• _Page text_:
········
Although the central bank made similar comments in more than two occasions
so far this year, today's comments stand out as they include remarks that dollar
reserves could be reduced to as low as 50% of the total $25 bln currently held.
The UAE central bank noted that its currency reserves were 98% USD and 2% in
EUR.
The importance of these today's comments is underlined by the fact that that
they take place two days after the Swiss National Bank revealed that it has
added yen to it $36 bln in FX reserves and trimmed the share of US dollars
while raising allocation to other currencies. Recall that 2 weeks ago Russia
's central announced that it had started buying yen for its reserves.
With the Federal Reserve expected to have concluded its interest rate hike
campaign and US growth slowing to its lowest levels in 3 years, world central
banks are fulfilling their profit-maximizing functions by attempting to sell
portion of their USD reserves at a relatively high level in the USD, while
adding their reserves shares in assets they expect to gain in the medium to
long term such as the yen, euro, sterling and gold.
The "playing-the-market-role" of global central banks is highlighted by UAE
central bank governor Al Suwaidi in July when he said:" We are in general investing
in short-term debt instruments in the US because we expect US interest rates
to go further" adding "When there is a clear trend going up, you move into
it. If it is going down, you wait for the bottom and buy". Those comments were
made last summer when the Fed was expected to raise rates and the US currency
stood at a healthier footing. With these conditions reversing, and with gold
prices regaining past the $600 standing at a 4-week high, global central banks
will find these trends to be the vital catalysts for diversification.
Markets await US data and Lacker speech
Markets shift attention to a speech by Richmond Fed president Jeffrey Lacker
and the September figures on US personal income/spending as well as the all
important core PCE price index - the Fed's preferred measure of inflation.
········
• _Stored records_:
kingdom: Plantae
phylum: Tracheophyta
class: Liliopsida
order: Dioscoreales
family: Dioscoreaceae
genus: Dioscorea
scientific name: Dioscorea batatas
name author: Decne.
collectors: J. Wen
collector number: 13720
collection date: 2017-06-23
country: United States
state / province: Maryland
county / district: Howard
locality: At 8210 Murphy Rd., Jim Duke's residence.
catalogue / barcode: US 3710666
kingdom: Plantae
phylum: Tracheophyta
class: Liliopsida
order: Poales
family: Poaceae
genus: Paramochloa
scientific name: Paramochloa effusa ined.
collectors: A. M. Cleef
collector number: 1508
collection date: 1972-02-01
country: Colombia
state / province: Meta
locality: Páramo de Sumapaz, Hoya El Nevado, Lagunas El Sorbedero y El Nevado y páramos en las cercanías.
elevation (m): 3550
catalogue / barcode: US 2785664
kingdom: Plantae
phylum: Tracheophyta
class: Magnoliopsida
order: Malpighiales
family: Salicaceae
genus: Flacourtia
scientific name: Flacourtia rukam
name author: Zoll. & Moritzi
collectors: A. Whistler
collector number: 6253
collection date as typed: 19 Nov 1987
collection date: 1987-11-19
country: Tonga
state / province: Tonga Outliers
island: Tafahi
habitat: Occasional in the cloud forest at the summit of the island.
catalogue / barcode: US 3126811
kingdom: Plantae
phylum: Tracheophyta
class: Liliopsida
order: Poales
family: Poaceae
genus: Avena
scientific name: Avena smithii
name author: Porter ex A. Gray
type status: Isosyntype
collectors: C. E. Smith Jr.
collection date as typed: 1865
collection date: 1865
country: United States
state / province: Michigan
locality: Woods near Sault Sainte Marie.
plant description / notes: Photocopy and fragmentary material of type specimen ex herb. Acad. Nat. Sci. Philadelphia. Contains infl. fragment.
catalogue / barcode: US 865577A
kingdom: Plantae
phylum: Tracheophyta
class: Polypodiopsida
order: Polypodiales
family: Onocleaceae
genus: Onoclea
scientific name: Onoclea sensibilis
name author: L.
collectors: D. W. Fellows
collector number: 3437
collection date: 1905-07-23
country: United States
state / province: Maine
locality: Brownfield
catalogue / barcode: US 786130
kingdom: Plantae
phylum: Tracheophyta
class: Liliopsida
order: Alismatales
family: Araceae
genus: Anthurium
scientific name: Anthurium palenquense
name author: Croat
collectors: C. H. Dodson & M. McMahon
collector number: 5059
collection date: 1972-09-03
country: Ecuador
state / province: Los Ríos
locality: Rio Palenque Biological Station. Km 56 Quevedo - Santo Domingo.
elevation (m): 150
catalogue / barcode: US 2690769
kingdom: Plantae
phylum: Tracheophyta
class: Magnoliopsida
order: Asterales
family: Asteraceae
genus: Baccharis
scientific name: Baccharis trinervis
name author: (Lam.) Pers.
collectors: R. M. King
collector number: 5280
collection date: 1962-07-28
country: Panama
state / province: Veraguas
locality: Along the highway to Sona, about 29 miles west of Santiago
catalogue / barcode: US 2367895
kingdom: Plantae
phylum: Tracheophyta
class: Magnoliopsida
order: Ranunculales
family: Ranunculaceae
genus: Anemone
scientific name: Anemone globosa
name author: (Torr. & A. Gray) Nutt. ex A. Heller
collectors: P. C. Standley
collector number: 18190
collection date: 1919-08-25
········
• _Task to complete_: Translate into Spanish this sentence from the text on central bank currency reserves: "The UAE central bank noted that its currency reserves were 98% USD and 2% in EUR."

• _Task result_: El banco central de los EAU señaló que sus reservas de divisas estaban en un 98 % en USD y en un 2 % en EUR.